AvijitDey · ‎05-02-2022

Env: Azure Databrick :

version : 9.1 LTS (includes Apache Spark 3.1.2, Scala 2.12)

Work Type : 56 GB Memory 2-8 node ( standard D13_V2)

No of rows : 2470350 and 115 Column

Size : 2.2 GB

Time taken approx. 9 min

Python Code .

What will be best approach for bulk load ?
What is best partition size you consider?
optimal batch size ?

df_gl_repartitioned = f5.repartition(10)

write_data_to_db(df_gl_repartitioned,"myserver.database.windows.net", "XXXX.onmicrosoft.com", "DBNAME" , "dbo.stag", dbutils,"1004857" ,"overwrite")

try:
        df.write.format("com.microsoft.sqlserver.jdbc.spark").mode(mode).option("url", f"jdbc:sqlserver://{server}").option("databaseName", database).option("dbtable", dbtable).option("accessToken", access_token).option("encrypt", "true").option("hostNameInCertificate", "*.database.windows.net").option("schemaCheckEnabled", "false").save()
        print(f"Successfully wrote df to {dbtable} ")
except ValueError as error:
        print(error)

I check below link

https://techcommunity.microsoft.com/t5/azure-sql-blog/considerations-of-data-partitioning-on-spark-d...
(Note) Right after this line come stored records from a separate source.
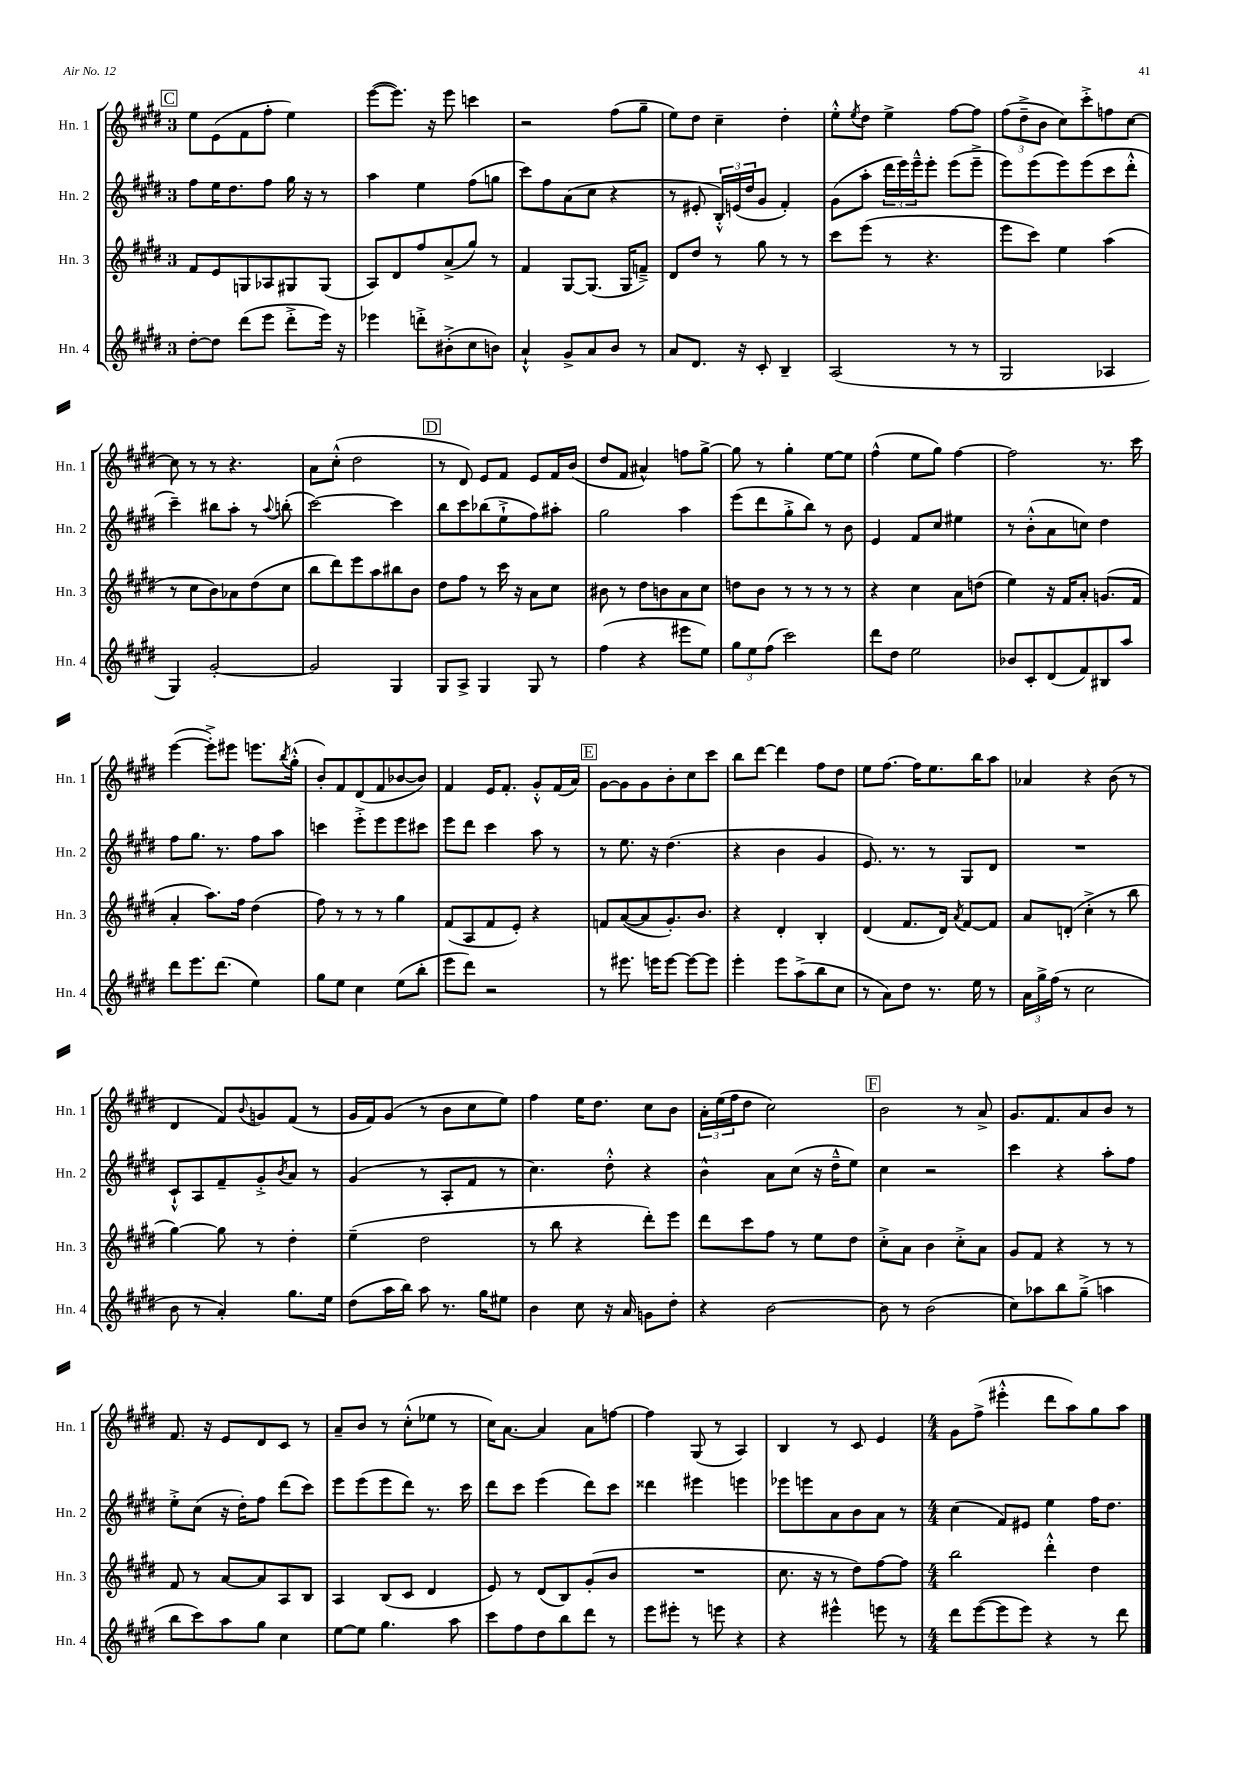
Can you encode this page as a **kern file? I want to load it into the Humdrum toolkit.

**kern	**kern	**kern	**kern
*staff4	*staff3	*staff2	*staff1
*clefG2	*clefG2	*clefG2	*clefG2
*k[f#c#g#d#]	*k[f#c#g#d#]	*k[f#c#g#d#]	*k[f#c#g#d#]
*M3/4	*M3/4	*M3/4	*M3/4
[8dd#'	8f#	8ff#	8ee
8dd#]	8e	16ee	(8e
.	.	8.dd#	.
(8ddd#	8G	.	8f#
8eee	8A-	8ff#	8ff#'
8ddd#'^	8G#	16gg#	4ee)
.	.	16r	.
16eee)	(8G#	8r	.
16r	.	.	.
=	=	=	=
4eee-	8A)	4aa	([8eee
.	8d#	.	8.eee])
8ddd'^	8ff#	4ee	.
.	.	.	16r
(8b#'^	(8a^	.	8eee
8cc#	8gg#)	(8ff#	4ccc
8b)	8r	8gg	.
=	=	=	=
4a`^^	4f#	8ccc#)	2r
.	.	8ff#	.
8g#^	[8G#	(8a	.
8a	(8.G#]	8cc#	.
8b	.	4r	(8ff#
.	16G#	.	.
8r	8f~^)	.	8gg#~
=	=	=	=
8a	8d#	8r	8ee)
8.d#	8dd#	8e#'	8dd#
.	8r	24B'^^)	4cc#~
.	.	(24e	.
16r	.	.	.
.	.	24dd#	.
8c#'	8gg#	8g#	.
4B~	8r	4f#')	4dd#'
.	8r	.	.
=	=	=	=
(2A	8ccc#	(8g#	8ee'^^
.	.	.	8qee
.	(8eee	8aa'	8dd#
.	8r	24ddd#	4ee^
.	.	24eee)	.
.	.	24eee~^^	.
.	4.r	8eee'	.
8r	.	(8eee	[8ff#
8r	.	8eee~^	8ff#]
=	=	=	=
2G#	8eee	8eee)	(12ff#
.	.	.	12dd#~^
.	8ccc#)	(8eee	.
.	.	.	12b
.	4ee	8eee)	8cc#)
.	.	(8eee	8ccc#'^
4A-	(4aa	8ccc#	8ff
.	.	8ddd#'^^	[8cc#
=	=	=	=
4G#)	8r	4ccc#~)	8cc#]
.	8cc#	.	8r
[2g#'	8b)	8bb#	8r
.	8a-	8aa'	4.r
.	(8dd#	8r	.
.	.	8qqaa	.
.	8cc#	(8bb'	.
=	=	=	=
2g#]	8bb	[2ccc#)	8a
.	8ddd#)	.	(8cc#'^^
.	8eee	.	2dd#
.	8aa	.	.
4G#	8bb#	4ccc#]	.
.	8b	.	.
=	=	=	=
8G#	8dd#	8bb	8r
8A^	8ff#	8ccc#	8d#)
4G#	8r	(8bb-	8e
.	16ccc#	8ee`^	8f#
.	16r	.	.
8G#	8a	8ff#)	8e
8r	8cc#	8aa#'	16f#
.	.	.	(16b
=	=	=	=
(4ff#	8b#	2gg#	8dd#
.	8r	.	8f#
4r	8dd#	.	4a#^^)
.	8b	.	.
8eee#	8a	4aa	8ff
8ee)	8cc#	.	[8gg#^
=	=	=	=
12gg#	8dd	(8eee	8gg#]
12ee	.	.	.
.	8b	8ddd#	8r
(12ff#	.	.	.
2ccc#)	8r	8gg#'^	4gg#'
.	8r	8bb)	.
.	8r	8r	[8ee
.	8r	8b	8ee]
=	=	=	=
8ddd#	4r	4e	(4ff#^^
8dd#	.	.	.
2ee	4cc#	8f#	8ee
.	.	8cc#	8gg#)
.	8a	4ee#	[4ff#
.	(8dd	.	.
=	=	=	=
8b-	4ee)	8r	2ff#]
8c#'	.	(8b'^^	.
(8d#	16r	8a	.
.	16f#	.	.
8f#)	8a'	8cc)	.
8B#	(8.g	4dd#	8.r
8aa	.	.	.
.	16f#	.	16ccc#
=	=	=	=
8ddd#	4a'	8ff#	([4eee
8.eee	.	8.gg#	.
.	8.aa)	.	8eee'^])
(8.ddd#	.	8.r	.
.	.	.	8eee#
.	16ff#	.	.
4ee)	(4dd#	8ff#	8.eee
.	.	8aa	.
.	.	.	8qbb
.	.	.	(16gg#'^^
=	=	=	=
8gg#	8ff#)	4ccc	8b')
8ee	8r	.	8f#
4cc#	8r	8eee'^	(8d#
.	8r	8eee	8f#
(8ee	4gg#	8eee	[8b-
8bb'	.	8ccc#	8b-])
=	=	=	=
8eee	(8f#	8eee	4f#
8ddd#)	8A	8ddd#	.
2r	8f#	4ccc#	16e
.	.	.	8.f#'
.	8e')	.	.
.	4r	8aa	8g#'^^
.	.	8r	(16f#
.	.	.	16a)
=	=	=	=
8r	8f	8r	[8g#
8.eee#	([8a	8.ee	8g#]
.	8a]	.	8g#
16eee	.	16r	.
[8eee	8.g#')	(4.dd#	8b'
8eee_	.	.	8cc#
.	8.b	.	.
8eee]	.	.	8ccc#
=	=	=	=
4eee'	4r	4r	8bb
.	.	.	[8ddd#
8eee	4d#'	4b	4ddd#]
(8aa^	.	.	.
8bb	4B'	4g#	8ff#
8cc#	.	.	8dd#
=	=	=	=
8r	(4d#	8.e)	8ee
8a)	.	.	[8.ff#
.	.	8.r	.
8dd#	8.f#	.	.
.	.	.	16ff#]
8.r	.	8r	8.ee
.	16d#)	.	.
.	8qa	.	.
.	[8f#	8G#	.
16ee	.	.	16bb
8r	8f#]	8d#	8aa
=	=	=	=
24a	8a	2.r	4a-
24gg#^	.	.	.
(24ff#	.	.	.
8r	(8d'	.	.
2cc#	4cc#'^	.	4r
.	8r	.	(8b
.	8bb	.	8r
=	=	=	=
8b	[4gg#)	8c#`^^	4d#
8r	.	8A	.
4a')	8gg#]	8f#~	8f#)
.	.	.	8qqb
.	8r	8g#'^	8g
.	.	8qb	.
8.gg#	4dd#'	8a	(8f#
.	.	8r	8r
16ee	.	.	.
=	=	=	=
(8dd#	(4ee~	(4g#	16g#
.	.	.	16f#)
16aa	.	.	(8g#
16bb)	.	.	.
8aa	2dd#	8r	8r
8.r	.	8A'	8b
.	.	8f#	8cc#
16gg#	.	.	.
8ee#	.	8r	8ee)
=	=	=	=
4b	8r	4.cc#)	4ff#
.	8bb	.	.
8cc#	4r	.	16ee
.	.	.	8.dd#
16r	.	8dd#'^^	.
16a	.	.	.
8g	8ddd#')	4r	8cc#
8dd#'	8eee	.	8b
=	=	=	=
4r	8ddd#	4b^^	24a'
.	.	.	(24ee
.	.	.	24ff#
.	8ccc#	.	8dd#
[2b	8ff#	8a	2cc#)
.	8r	(8cc#	.
.	8ee	16r	.
.	.	16dd#~^^	.
.	8dd#	8ee)	.
=	=	=	=
8b]	8cc#'^	4cc#	2b
8r	8a	.	.
(2b	4b	2r	.
.	8cc#'^	.	8r
.	8a	.	8a^
=	=	=	=
8cc#)	8g#	4ccc#	8.g#
8aa-	8f#	.	.
.	.	.	8.f#
8bb	4r	4r	.
(8gg#~^	.	.	8a
4aa	8r	8aa'	8b
.	8r	8ff#	8r
=	=	=	=
8bb	8f#	8ee'^	8.f#
8ccc#)	8r	(8cc#	.
.	.	.	16r
8aa	[8a	16r	8e
.	.	16dd#')	.
8gg#	8a]	8ff#	8d#
4cc#	8A	(8ddd#	8c#
.	8B	8ccc#)	8r
=	=	=	=
[8ee	4A	8eee	8a~
8ee]	.	(8eee	8b
4.gg#	(8B	8eee	8r
.	8c#	8ddd#)	(8cc#'^^
.	4d#	8.r	8ee-
8aa	.	.	8r
.	.	16ccc#	.
=	=	=	=
8ccc#	8e)	8ddd#	16cc#)
.	.	.	[8.a
8ff#	8r	8ccc#	.
8dd#	(8d#	(4eee	4a]
8bb	8B)	.	.
8ddd#	(8g#'	8ddd#)	8a
8r	8b	8ccc#	[8ff
=	=	=	=
8eee	2.r	4ddd##	4ff]
8eee#'	.	.	.
8r	.	4eee#	(8G#
8eee	.	.	8r
4r	.	4eee	4A)
=	=	=	=
4r	8.cc#	8eee-	4B
.	.	8eee	.
.	16r	.	.
4eee#^^	8r	8a	8r
.	8dd#)	8b	8c#
8eee	[8ff#	8a	4e
8r	8ff#]	8r	.
=	=	=	=
*M4/4	*M4/4	*M4/4	*M4/4
8ddd#	2bb	(4cc#	8g#
([8eee	.	.	(8ff#^
8eee]	.	8f#)	4eee#'^^
8eee)	.	8e#	.
4r	4ddd#'^^	4ee	8ddd#
.	.	.	8aa)
8r	4dd#	16ff#	8gg#
.	.	8.dd#	.
8ddd#	.	.	8aa
==	==	==	==
*-	*-	*-	*-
https://techcommunity.microsoft.com/t5/datacat/data-loading-performance-considerations-with-clustere...

Hubert-Dudek · ‎05-03-2022

I would avoid repartition as it is additionally not necessary cost, and you usually already have data partitioned. (check that with df.rdd.getNumParitions() ).

2.2 GB is not so extensive so I would go with a basic machine, one driver, and auto-scaling between 1 to 2 workers.

View solution in original post

Hubert-Dudek · ‎05-03-2022

I would avoid repartition as it is additionally not necessary cost, and you usually already have data partitioned. (check that with df.rdd.getNumParitions() ).

2.2 GB is not so extensive so I would go with a basic machine, one driver, and auto-scaling between 1 to 2 workers.